One of the arguments of the supporters of codifying the constitution is that at its current state, the constitution is confusing, and that a single document would solve this problem. Codification, they argue, will increase knowledge both about the constitutional rules and where to find those rules. However, further codification is unlikely to increase transparency about the UK’s constitution, as the language and style would be still the same – only all in one place. Moreover, in practice, that key knowledge is already accessible.
The Political and Constitutional Reform Committee (PCRC) argues for consolidating all provisions of constitutional importance from dozens of existing texts into a single document on the grounds that “the public is entitled to know the processes by which it is governed and the fundamental rules on which the constitution is based” and that such knowledge “will contribute greatly to more informed public debate”. That argument fails to realise that the British constitution is already available to the public.
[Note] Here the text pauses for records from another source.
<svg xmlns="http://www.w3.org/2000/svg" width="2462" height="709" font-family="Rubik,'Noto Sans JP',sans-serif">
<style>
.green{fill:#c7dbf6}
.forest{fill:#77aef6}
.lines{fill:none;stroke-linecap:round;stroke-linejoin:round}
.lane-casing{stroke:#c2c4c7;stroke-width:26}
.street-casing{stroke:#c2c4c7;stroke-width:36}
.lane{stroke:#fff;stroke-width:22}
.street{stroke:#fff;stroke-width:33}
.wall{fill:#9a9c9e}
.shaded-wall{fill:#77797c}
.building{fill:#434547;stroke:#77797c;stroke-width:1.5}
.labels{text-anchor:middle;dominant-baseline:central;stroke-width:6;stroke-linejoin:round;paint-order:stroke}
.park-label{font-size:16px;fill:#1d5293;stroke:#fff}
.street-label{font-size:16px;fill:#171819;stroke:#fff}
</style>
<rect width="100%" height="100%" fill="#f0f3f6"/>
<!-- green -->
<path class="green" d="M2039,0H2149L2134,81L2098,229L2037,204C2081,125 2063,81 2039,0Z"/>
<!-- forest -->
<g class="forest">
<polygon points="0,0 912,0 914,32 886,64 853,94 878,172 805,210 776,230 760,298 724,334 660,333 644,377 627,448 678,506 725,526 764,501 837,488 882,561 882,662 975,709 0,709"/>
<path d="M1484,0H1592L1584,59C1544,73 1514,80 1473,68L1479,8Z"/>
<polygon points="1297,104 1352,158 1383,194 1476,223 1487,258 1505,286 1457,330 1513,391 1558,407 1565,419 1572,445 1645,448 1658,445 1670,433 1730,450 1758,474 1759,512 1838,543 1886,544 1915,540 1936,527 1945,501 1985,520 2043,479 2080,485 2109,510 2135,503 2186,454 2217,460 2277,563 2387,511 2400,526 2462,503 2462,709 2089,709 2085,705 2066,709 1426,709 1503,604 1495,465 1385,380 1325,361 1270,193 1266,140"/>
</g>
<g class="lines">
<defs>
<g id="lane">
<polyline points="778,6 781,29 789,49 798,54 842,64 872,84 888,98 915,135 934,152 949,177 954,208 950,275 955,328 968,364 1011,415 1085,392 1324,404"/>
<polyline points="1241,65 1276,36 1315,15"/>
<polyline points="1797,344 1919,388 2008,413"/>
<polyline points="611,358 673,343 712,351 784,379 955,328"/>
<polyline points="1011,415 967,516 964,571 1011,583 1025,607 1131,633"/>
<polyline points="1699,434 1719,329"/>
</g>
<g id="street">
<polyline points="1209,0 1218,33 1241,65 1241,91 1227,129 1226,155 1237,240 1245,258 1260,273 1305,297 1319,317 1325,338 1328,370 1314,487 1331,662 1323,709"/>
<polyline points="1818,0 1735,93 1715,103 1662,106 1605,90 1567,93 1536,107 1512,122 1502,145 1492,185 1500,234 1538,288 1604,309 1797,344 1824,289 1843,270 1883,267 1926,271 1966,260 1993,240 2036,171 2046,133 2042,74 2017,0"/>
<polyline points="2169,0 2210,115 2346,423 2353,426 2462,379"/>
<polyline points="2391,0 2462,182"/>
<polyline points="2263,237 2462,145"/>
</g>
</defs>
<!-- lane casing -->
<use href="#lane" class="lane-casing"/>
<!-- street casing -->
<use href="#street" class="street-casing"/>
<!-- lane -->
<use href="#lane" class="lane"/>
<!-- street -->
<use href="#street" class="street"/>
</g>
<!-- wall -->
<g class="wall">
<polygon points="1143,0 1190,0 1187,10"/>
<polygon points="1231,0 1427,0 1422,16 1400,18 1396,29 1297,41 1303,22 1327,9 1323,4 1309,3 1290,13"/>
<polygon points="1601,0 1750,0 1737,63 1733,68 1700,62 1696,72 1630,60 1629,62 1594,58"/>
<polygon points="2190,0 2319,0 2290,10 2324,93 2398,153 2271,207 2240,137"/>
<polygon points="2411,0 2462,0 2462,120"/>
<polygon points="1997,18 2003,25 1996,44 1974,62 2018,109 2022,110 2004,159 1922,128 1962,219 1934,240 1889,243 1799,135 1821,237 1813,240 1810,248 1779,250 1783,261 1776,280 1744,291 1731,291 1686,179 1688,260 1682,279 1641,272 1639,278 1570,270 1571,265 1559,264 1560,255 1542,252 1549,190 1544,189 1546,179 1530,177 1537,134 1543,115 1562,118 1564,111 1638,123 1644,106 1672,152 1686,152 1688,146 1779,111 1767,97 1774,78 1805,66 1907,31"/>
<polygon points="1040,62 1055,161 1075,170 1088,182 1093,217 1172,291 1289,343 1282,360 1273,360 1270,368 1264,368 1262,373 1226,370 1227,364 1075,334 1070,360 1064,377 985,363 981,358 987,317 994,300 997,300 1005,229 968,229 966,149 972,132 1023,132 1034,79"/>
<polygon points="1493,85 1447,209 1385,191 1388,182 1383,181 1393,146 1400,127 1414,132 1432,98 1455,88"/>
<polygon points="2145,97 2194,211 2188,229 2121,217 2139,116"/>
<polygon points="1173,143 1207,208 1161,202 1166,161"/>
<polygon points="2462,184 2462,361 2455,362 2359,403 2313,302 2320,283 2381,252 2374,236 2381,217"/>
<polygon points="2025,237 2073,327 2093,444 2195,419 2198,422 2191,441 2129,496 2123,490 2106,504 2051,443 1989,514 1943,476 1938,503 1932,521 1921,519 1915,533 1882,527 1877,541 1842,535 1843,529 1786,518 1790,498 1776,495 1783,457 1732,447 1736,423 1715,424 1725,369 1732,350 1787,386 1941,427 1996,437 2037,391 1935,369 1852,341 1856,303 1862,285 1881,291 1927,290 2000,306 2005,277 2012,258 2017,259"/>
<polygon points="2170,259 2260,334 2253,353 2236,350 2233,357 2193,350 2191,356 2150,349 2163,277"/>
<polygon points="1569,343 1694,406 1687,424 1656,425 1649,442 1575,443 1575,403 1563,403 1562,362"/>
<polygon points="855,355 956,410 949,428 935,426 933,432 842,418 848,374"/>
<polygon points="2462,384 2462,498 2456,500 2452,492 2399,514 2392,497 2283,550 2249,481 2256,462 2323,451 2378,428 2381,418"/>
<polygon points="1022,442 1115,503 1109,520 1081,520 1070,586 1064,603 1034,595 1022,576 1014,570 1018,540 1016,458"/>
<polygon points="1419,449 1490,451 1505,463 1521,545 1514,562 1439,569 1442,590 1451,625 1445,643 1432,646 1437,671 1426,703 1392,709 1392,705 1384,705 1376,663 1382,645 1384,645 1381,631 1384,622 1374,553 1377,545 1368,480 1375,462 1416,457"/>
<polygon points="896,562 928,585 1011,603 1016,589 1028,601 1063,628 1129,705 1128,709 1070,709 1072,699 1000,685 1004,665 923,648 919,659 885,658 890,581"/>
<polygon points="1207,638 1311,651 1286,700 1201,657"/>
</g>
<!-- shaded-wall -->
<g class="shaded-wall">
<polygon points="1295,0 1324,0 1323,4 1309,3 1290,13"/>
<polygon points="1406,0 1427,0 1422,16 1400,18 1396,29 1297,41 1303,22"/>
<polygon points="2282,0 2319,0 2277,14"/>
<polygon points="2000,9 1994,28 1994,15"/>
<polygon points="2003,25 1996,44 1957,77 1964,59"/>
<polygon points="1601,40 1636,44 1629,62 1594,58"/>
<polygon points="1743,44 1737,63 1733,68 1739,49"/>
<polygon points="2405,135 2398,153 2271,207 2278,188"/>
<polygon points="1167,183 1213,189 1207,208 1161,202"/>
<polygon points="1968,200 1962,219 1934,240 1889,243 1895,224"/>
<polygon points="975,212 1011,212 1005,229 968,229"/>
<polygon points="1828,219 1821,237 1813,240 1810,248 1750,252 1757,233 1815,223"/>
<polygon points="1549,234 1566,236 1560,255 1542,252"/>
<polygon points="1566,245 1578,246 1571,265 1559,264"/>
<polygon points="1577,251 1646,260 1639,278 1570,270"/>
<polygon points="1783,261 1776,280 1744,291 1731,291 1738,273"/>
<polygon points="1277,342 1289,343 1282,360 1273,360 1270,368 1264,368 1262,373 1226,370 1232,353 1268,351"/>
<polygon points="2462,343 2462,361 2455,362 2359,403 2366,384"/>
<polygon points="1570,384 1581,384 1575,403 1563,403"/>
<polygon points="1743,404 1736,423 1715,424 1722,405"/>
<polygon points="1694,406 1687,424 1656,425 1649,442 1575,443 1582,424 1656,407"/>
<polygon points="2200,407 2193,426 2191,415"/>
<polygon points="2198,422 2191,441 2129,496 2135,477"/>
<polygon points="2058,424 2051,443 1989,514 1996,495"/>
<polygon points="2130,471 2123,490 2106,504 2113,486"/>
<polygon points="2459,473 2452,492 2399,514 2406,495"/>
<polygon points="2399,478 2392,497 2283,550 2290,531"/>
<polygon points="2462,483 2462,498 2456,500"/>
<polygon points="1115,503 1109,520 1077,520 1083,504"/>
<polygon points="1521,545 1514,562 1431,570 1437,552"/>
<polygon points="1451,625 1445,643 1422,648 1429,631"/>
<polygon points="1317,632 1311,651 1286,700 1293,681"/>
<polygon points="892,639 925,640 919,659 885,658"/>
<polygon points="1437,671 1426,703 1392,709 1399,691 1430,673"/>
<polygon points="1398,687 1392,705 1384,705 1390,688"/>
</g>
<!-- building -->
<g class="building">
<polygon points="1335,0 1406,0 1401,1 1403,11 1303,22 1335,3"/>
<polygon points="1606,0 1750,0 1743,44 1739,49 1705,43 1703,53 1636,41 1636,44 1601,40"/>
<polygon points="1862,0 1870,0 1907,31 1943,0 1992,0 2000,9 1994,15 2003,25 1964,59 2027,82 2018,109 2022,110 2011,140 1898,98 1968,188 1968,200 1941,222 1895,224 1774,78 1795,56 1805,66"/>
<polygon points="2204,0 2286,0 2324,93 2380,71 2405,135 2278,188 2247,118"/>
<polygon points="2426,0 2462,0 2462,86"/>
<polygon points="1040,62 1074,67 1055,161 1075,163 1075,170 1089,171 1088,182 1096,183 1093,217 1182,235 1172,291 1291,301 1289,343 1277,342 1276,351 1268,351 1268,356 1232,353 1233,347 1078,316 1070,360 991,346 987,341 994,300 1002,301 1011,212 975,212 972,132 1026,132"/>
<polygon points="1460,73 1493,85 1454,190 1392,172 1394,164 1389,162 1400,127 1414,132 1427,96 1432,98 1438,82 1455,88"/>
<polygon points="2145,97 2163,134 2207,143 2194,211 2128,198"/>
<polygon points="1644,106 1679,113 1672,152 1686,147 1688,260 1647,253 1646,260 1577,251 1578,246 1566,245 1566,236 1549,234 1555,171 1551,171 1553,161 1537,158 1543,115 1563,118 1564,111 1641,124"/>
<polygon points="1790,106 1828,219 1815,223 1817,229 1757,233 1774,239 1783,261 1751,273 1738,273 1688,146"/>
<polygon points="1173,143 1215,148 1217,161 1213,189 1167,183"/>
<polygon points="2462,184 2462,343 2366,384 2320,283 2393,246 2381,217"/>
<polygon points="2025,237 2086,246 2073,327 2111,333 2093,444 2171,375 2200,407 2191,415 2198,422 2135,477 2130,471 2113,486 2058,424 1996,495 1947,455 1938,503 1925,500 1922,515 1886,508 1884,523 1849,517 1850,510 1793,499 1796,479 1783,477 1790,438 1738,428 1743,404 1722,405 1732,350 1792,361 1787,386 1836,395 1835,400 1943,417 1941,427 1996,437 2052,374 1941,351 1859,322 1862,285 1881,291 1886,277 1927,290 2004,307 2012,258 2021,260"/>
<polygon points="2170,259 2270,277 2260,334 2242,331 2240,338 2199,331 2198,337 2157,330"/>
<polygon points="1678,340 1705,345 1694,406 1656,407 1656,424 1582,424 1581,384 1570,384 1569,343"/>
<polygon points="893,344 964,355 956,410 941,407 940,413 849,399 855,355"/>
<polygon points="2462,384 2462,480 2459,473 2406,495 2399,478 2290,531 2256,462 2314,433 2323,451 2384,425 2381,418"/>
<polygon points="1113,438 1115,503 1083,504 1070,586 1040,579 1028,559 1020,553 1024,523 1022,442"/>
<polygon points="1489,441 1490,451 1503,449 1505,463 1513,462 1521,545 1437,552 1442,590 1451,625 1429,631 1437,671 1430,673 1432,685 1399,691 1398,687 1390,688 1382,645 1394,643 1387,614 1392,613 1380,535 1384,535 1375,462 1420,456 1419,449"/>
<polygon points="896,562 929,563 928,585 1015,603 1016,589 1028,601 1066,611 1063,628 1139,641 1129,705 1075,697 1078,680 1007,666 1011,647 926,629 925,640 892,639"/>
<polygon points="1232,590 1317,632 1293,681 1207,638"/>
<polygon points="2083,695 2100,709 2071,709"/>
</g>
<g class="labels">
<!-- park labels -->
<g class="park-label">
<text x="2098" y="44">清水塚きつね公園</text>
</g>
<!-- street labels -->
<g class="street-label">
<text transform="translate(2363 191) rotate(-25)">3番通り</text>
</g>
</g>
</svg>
The Constitute website, for example, allows one to access a consolidation of the UK’s constitutionally relevant statutes and to search those statutes by topic, which means that the UK’s constitutional text already is accessible.
A major advantage of the present constitution is its flexibility – the British constitution can easily adapt to the changes in circumstances, something that is difficult to achieve with a codified constitution, as those usually can only be amended via lengthy legal processes. Higher law is more difficult to change than statute law and if the British constitution were to be codified, it is highly likely that the constitution would no longer be able to serve the society as well as it does nowadays.
Moreover, a codified constitution would likely not be able to preserve all elements that are now considered of constitutional importance for the UK. For example, Parliamentary sovereignty, one of the most important constitutional principles of the UK that states that Parliament can make and unmake any laws, would no longer be in place. Therefore, a codified constitution would undermine one of the key principles of the UK’s democracy.
In sum, the idea of a codified constitution for the UK is not only pointless but also potentially harmful. The benefits that, supporters argue, a single document would bring, are already there. More importantly however, a codified constitution will probably be unable to reflect all the beneficial subtleties that today govern the UK.